Although every good marriage provides many satisfactions, each type maximizes different rewards and exacts a different price.
In each type the psychological tasks are resolved differently. The kind and degree of togetherness and autonomy very, as does the importance of children, work, and sexual passion.
The values on which the marriage is built differ among the types, although they overlap.
Children growing up in each kind of marriage have quite different experiences.
Moreover, the various types of marriage require different kinds of support from society. For example, for traditional marriages to succeed, society must offer jobs that pay enough money for one parent to support the family while the other raises the children.
For companionate marriages to flourish, society must ensure that workplace demands are not allowed to overwhelm the marriage and the family.
Companionate couples also need good quality child care and enlightened personnel policies so that they do not have to make anguished choices between the demands of work and of family, especially in times of crises.
The deepest satisfaction of the romantic marriage is that it gratifies the desire for passionate love, which in some cases is reinforced by the powerful wish to restore a beloved figure lost in childhood. By their nature, romantic marriages absorb most of a couple's emotional investment and one hazard is that the children may feel peripheral to the couple's relationship.

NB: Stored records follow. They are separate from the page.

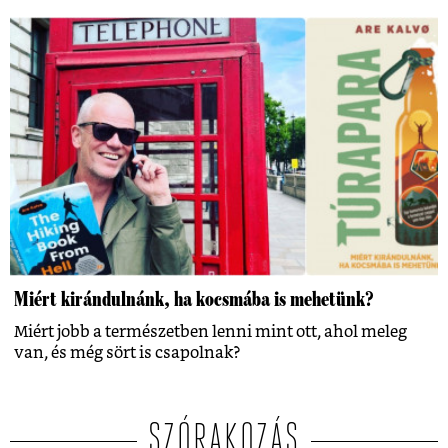
Miért kirándulnánk, ha kocsmába is mehetünk?
Miért jobb a természetben lenni mint ott, ahol meleg
van, és még sört is csapolnak?
SZÓRAKOZÁS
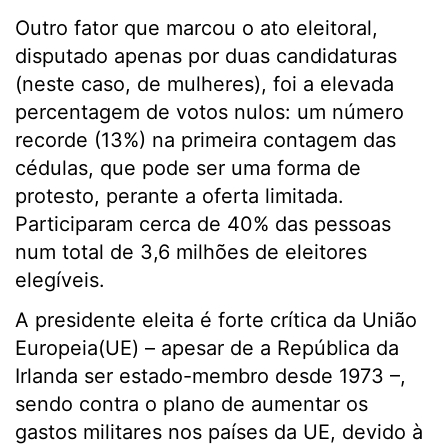
Outro fator que marcou o ato eleitoral,
disputado apenas por duas candidaturas
(neste caso, de mulheres), foi a elevada
percentagem de votos nulos: um número
recorde (13%) na primeira contagem das
cédulas, que pode ser uma forma de
protesto, perante a oferta limitada.
Participaram cerca de 40% das pessoas
num total de 3,6 milhões de eleitores
elegíveis.
A presidente eleita é forte crítica da União
Europeia(UE) – apesar de a República da
Irlanda ser estado-membro desde 1973 –,
sendo contra o plano de aumentar os
gastos militares nos países da UE, devido à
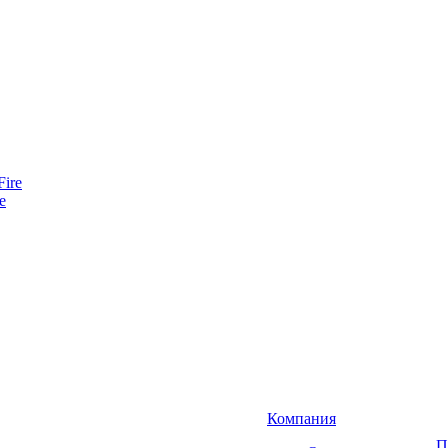
e
Компания
П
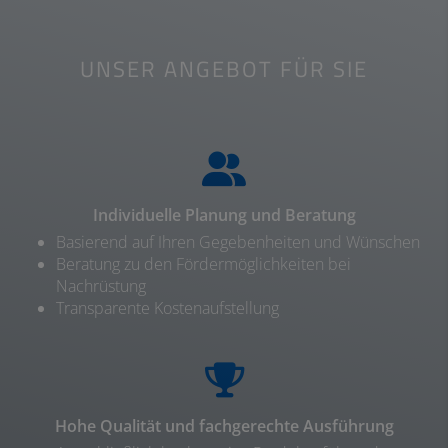
UNSER ANGEBOT FÜR SIE
Individuelle Planung und Beratung
Basierend auf Ihren Gegebenheiten und Wünschen
Beratung zu den Fördermöglichkeiten bei
Nachrüstung
Transparente Kostenaufstellung
Hohe Qualität und fachgerechte Ausführung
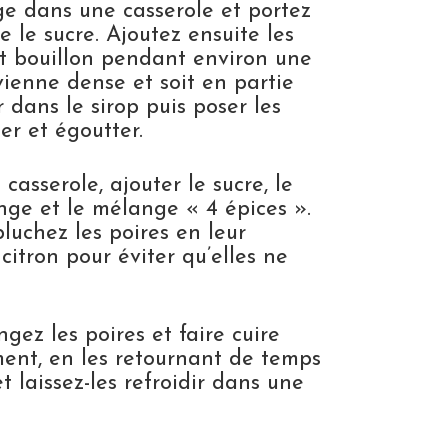
ange dans une casserole et portez
e le sucre. Ajoutez ensuite les
tit bouillon pendant environ une
vienne dense et soit en partie
 dans le sirop puis poser les
er et égoutter.
casserole, ajouter le sucre, le
range et le mélange « 4 épices ».
luchez les poires en leur
citron pour éviter qu’elles ne
gez les poires et faire cuire
ent, en les retournant de temps
t laissez-les refroidir dans une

The rescue marriage is often less emotionally intense than the romantic marriage; its great contribution is in allowing people to revise their sorrowful expectations of life. People who have suffered severe traumas are freed to pursue their lives, because the marriage gives them strength.
A good marriage is transformative.
The prevailing psychological view has been that the central dimensions of personality are fully established in childhood. Men and women come into adulthood unfinished, and over the course of a marriage they change each other profoundly. The very act of living closely together for a long time brings about inner change, not just conscious accommodation The physical closeness of sex and marriage has its counterpart in psychological closeness and mutual identification.